Green Finance as an important key to tackling climate change

Why is there a problem?

Climate change is no longer some remote scenario, it has become reality. Since records began, about 150 years ago, it has never been as hot as it has been in the past five years. Austria is severely impacted by climate change. According to the Central Institute for Meteorology and Geodynamics’s preliminary balance, the summer of 2019 was the second hottest summer ever, and 2.7°C above the long-term average. With 30% less precipitation, it was also one of the seven driest summers since records began in 1767. The answer is clear: To prevent a severe intensification of the situation, greenhouse gas emissions need to be drastically reduced. The financial sector is a key lever for climate protection. Worldwide, around 82,500 billion euros are invested. The goal is to direct significantly more funds into creating an environmentally-friendly future, and to establish climate protection mechanisms in all sectors. In parallel, funding for climate-damaging and sustainable activities must be avoided.

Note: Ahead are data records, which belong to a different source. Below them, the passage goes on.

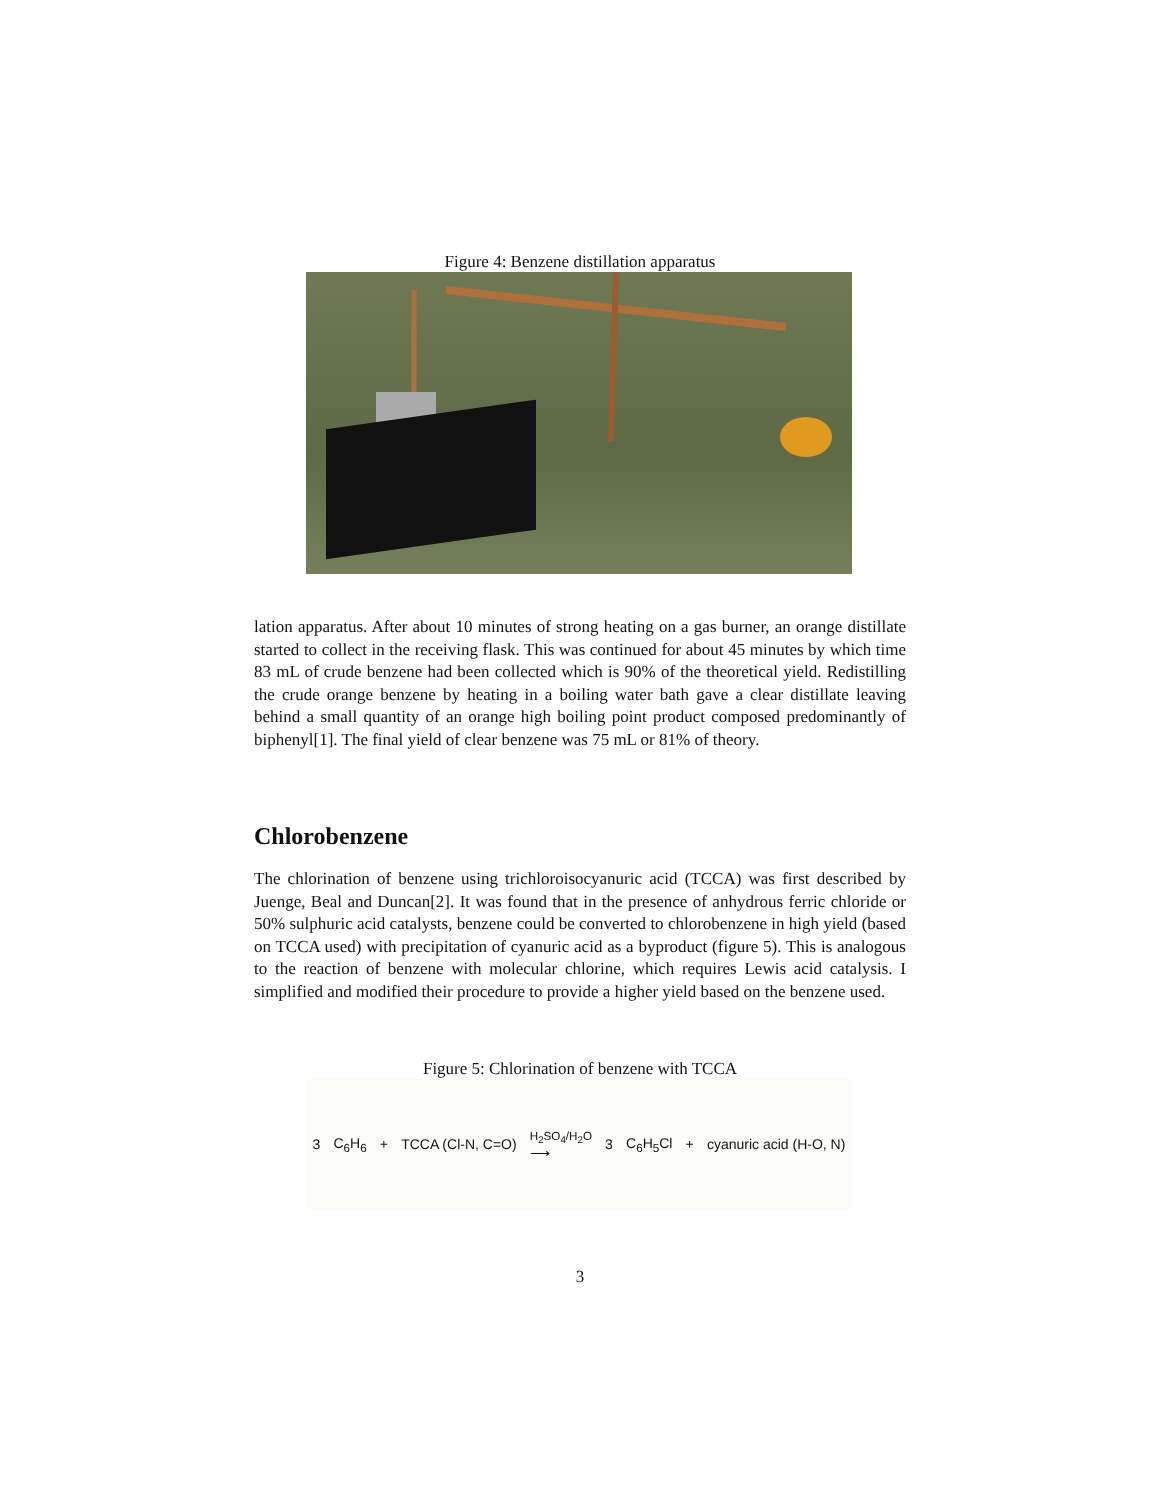Figure 4: Benzene distillation apparatus
lation apparatus. After about 10 minutes of strong heating on a gas burner, an orange distillate started to collect in the receiving flask. This was continued for about 45 minutes by which time 83 mL of crude benzene had been collected which is 90% of the theoretical yield. Redistilling the crude orange benzene by heating in a boiling water bath gave a clear distillate leaving behind a small quantity of an orange high boiling point product composed predominantly of biphenyl[1]. The final yield of clear benzene was 75 mL or 81% of theory.
Chlorobenzene
The chlorination of benzene using trichloroisocyanuric acid (TCCA) was first described by Juenge, Beal and Duncan[2]. It was found that in the presence of anhydrous ferric chloride or 50% sulphuric acid catalysts, benzene could be converted to chlorobenzene in high yield (based on TCCA used) with precipitation of cyanuric acid as a byproduct (figure 5). This is analogous to the reaction of benzene with molecular chlorine, which requires Lewis acid catalysis. I simplified and modified their procedure to provide a higher yield based on the benzene used.
Figure 5: Chlorination of benzene with TCCA
3 C<sub>6</sub>H<sub>6</sub> + TCCA (Cl-N, C=O) H<sub>2</sub>SO<sub>4</sub>/H<sub>2</sub>O
⟶ 3 C<sub>6</sub>H<sub>5</sub>Cl + cyanuric acid (H-O, N)
3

The Global Risks Report which was presented at the Economic World Forum 2019 in Davos showed that environmental risks are seen also by decision takers as the highest risks and that risks keep increasing, mainly when connected to climate change. Extreme weather events pose the biggest individual risk, as last year’s study has already shown. Failure to protect the climate and adaptation are seen as the second biggest single risk, followed by natural disasters.